46. Anayasa Mahkemesi ihtilaf konusu 229 parsel numaralı taşınmaza ilişkin olarak başka kişiler tarafından aynı süreç izlenerek ve aynı iddialar ileri sürülerek yapılan başvuruları incelemiştir. Mustafa Ateşoğlu ve diğerleri ve Osman Deli başvurularında Anayasa Mahkemesi mülkiyet hakkı şikâyetlerinin konu bakımından yetkisizlik nedeniyle kabul edilemez olduğuna karar vermiştir. Anayasa Mahkemesi yargı kararıyla orman olduğu belirlenen uyuşmazlık konusu taşınmaz bölümüne yönelik olarak kadastro öncesinde başvurucuların tapu veya benzeri bir kayıt sunamadıkları gibi dayandıkları kaydın da bu taşınmaza uymadığının belirlendiğinin altını çizmiştir. Kadastro sonucu da taşınmazın ilgili bölümlerinin başvurucular adına tapuya tescil edilmediğinin vurgulandığı kararlarda, buna göre ihtilaflı taşınmaz bölümleri yönünden başvurucuların Anayasa'nın 35. maddesinde güvence altına alınan mülkiyet hakkı kapsamında bir mülkünün veya somut ve yeterli bir hukuki temele dayalı olarak mülkiyeti elde etme yönünde meşru bir beklentisinin bulunduğunu kanıtlayamadıkları kanaatine varılmıştır (Mustafa Ateşoğlu ve diğerleri, §§ 57-67 ; Osman Deli, B. No: 2015/3346, 28/11/2018,§§ 53-61).
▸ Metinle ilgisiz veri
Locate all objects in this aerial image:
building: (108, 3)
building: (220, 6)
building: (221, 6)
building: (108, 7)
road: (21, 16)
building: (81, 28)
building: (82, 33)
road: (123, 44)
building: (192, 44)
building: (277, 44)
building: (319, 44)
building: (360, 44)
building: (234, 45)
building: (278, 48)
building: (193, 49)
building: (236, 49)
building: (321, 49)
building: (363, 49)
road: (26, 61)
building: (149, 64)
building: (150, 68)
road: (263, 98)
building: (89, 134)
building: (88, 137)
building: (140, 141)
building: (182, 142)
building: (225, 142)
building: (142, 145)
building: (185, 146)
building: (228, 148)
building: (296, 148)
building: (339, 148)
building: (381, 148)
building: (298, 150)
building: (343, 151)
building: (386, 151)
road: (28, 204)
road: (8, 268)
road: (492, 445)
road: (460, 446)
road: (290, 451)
47. Aynı taşınmazın başka bölümlerine ilişkin olduğu anlaşılan eldeki başvuruda, Mustafa Ateşoğlu ve diğerleri ve Osman Deli kararlarında ulaşılan sonuçtan ayrılmayı gerektiren bir durum bulunmamaktadır.

48. Açıklanan gerekçelerle başvurunun diğer kabul edilebilirlik koşulları yönünden incelenmeksizin konu bakımından yetkisizlik nedeniyle kabul edilemez olduğuna karar verilmesi gerekir.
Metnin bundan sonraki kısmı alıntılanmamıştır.